(Items listed in a dataset)

━━━━━━━━━━━━━━━━━━━━

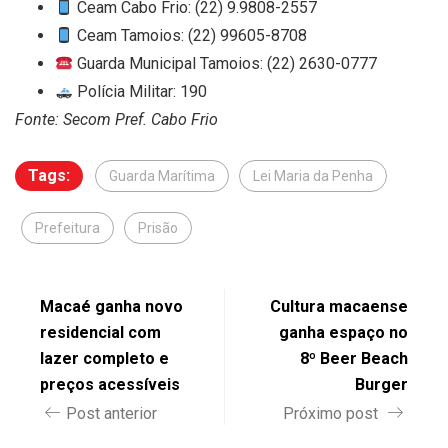
Ceam Cabo Frio: (22) 9.9808-2557
Ceam Tamoios: (22) 99605-8708
Guarda Municipal Tamoios: (22) 2630-0777
Polícia Militar: 190
Fonte: Secom Pref. Cabo Frio
Tags:
Guarda Marítima
Lei Maria da Penha
Prefeitura
Prisão
Macaé ganha novo
Cultura macaense
residencial com
ganha espaço no
lazer completo e
8º Beer Beach
preços acessíveis
Burger
Post anterior
Próximo post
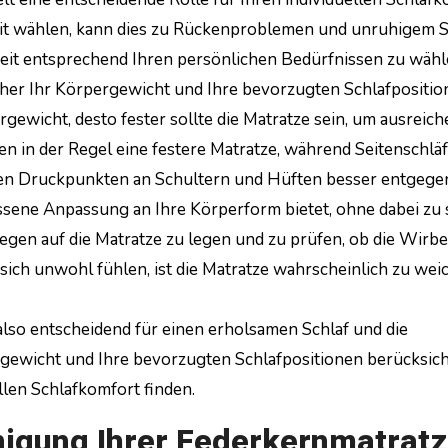
eit wählen, kann dies zu Rückenproblemen und unruhigem S
igkeit entsprechend Ihren persönlichen Bedürfnissen zu wähl
aher Ihr Körpergewicht und Ihre bevorzugten Schlafpositi
rgewicht, desto fester sollte die Matratze sein, um ausreic
n in der Regel eine festere Matratze, während Seitenschlä
 den Druckpunkten an Schultern und Hüften besser entgege
ssene Anpassung an Ihre Körperform bietet, ohne dabei zu 
Liegen auf die Matratze zu legen und zu prüfen, ob die Wirb
 sich unwohl fühlen, ist die Matratze wahrscheinlich zu wei
 also entscheidend für einen erholsamen Schlaf und die
gewicht und Ihre bevorzugten Schlafpositionen berücksich
llen Schlafkomfort finden.
nigung Ihrer Federkernmatrat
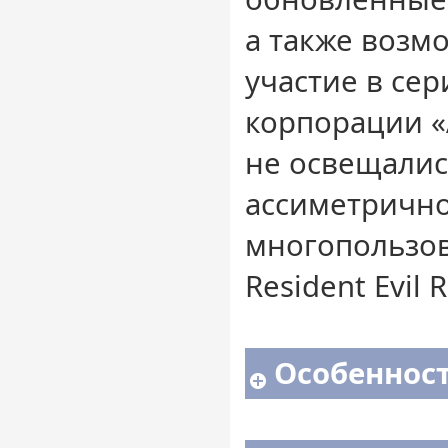
а также возм
участие в се
корпорации «
не освещалис
ассиметричн
многопользо
Resident Evil 
Особенност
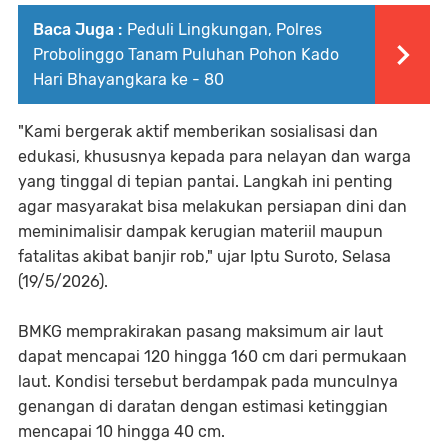
Baca Juga :
Peduli Lingkungan, Polres
Probolinggo Tanam Puluhan Pohon Kado
Hari Bhayangkara ke - 80
"Kami bergerak aktif memberikan sosialisasi dan
edukasi, khususnya kepada para nelayan dan warga
yang tinggal di tepian pantai. Langkah ini penting
agar masyarakat bisa melakukan persiapan dini dan
meminimalisir dampak kerugian materiil maupun
fatalitas akibat banjir rob," ujar Iptu Suroto, Selasa
(19/5/2026).
BMKG memprakirakan pasang maksimum air laut
dapat mencapai 120 hingga 160 cm dari permukaan
laut. Kondisi tersebut berdampak pada munculnya
genangan di daratan dengan estimasi ketinggian
mencapai 10 hingga 40 cm.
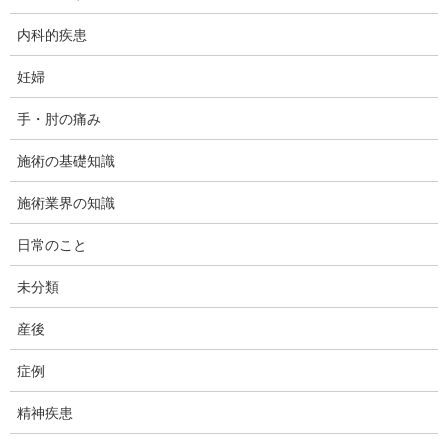
そして何故、首の矯正をおこなうのかというと、不調改善に効果
内科的疾患
があると思われるので行います。
妊婦
ですが、だれかれ構わず首の矯正をやればい良いというものでは
ありません。今回は首の矯正における術者の考え方のお話です。
手・肘の痛み
施術の基礎知識
施術業界の知識
日常のこと
未分類
産後
症例
精神疾患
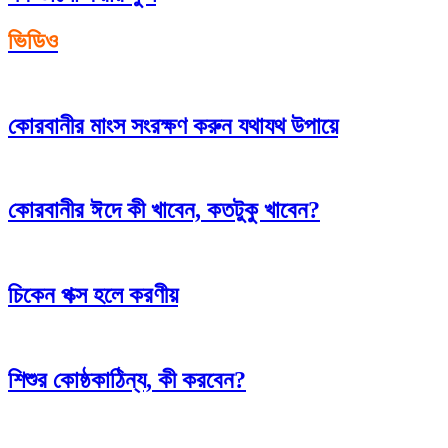
ভিডিও
কোরবানীর মাংস সংরক্ষণ করুন যথাযথ উপায়ে
কোরবানীর ঈদে কী খাবেন, কতটুকু খাবেন?
চিকেন পক্স হলে করণীয়
শিশুর কোষ্ঠকাঠিন্য, কী করবেন?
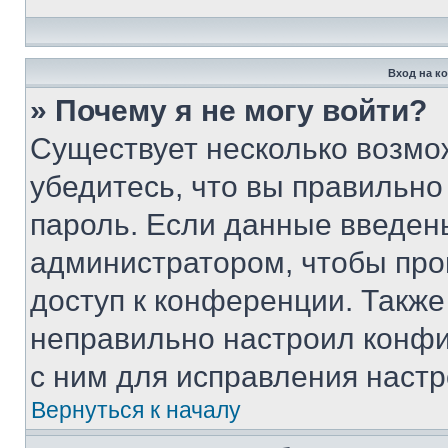
Вход на к
» Почему я не могу войти?
Существует несколько возмо
убедитесь, что вы правильно
пароль. Если данные введен
администратором, чтобы про
доступ к конференции. Также
неправильно настроил конфи
с ним для исправления настр
Вернуться к началу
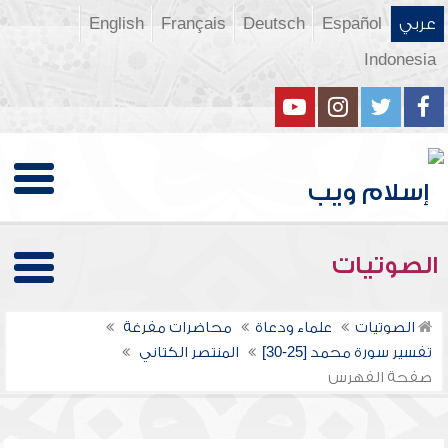
عربي
Español
Deutsch
Français
English
Indonesia
الصوتيات
الصوتيات
علماء ودعاة
محاضرات مفرغة
تفسير سورة محمد [25-30]
المنتصر الكتاني
صفحة الفهرس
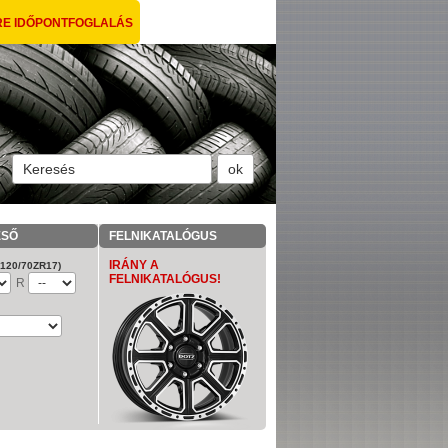
RE IDŐPONTFOGLALÁS
ESŐ
FELNIKATALÓGUS
IRÁNY A
: 120/70ZR17)
FELNIKATALÓGUS!
R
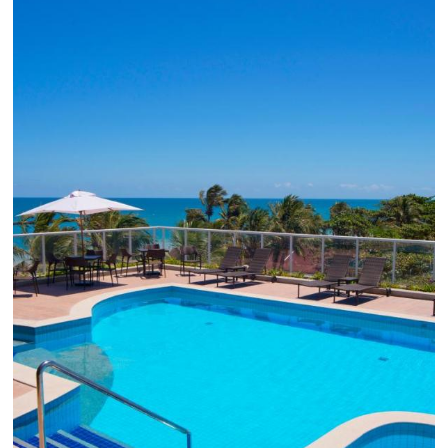
Como a Omnibees pode te ajudar
A Omnibees ajuda a simplificar a distribuição hoteleira
aumentar as vendas e fidelizar hóspedes, com um con
soluções focadas em conversão e resultado.
CONHEÇA AS SOLUÇÕES OMNIBEES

━━━━━━━━━━━━━━━━━━━━

From the records above, quote word for word only the lines beginning at the line that has "Macaé ganha novo" and stopping after the line that has "n in der Regel". Omit the pictures.

Macaé ganha novo
Cultura macaense
residencial com
ganha espaço no
lazer completo e
8º Beer Beach
preços acessíveis
Burger
Post anterior
Próximo post
eit wählen, kann dies zu Rückenproblemen und unruhigem S
igkeit entsprechend Ihren persönlichen Bedürfnissen zu wähl
aher Ihr Körpergewicht und Ihre bevorzugten Schlafpositi
rgewicht, desto fester sollte die Matratze sein, um ausreic
n in der Regel eine festere Matratze, während Seitenschlä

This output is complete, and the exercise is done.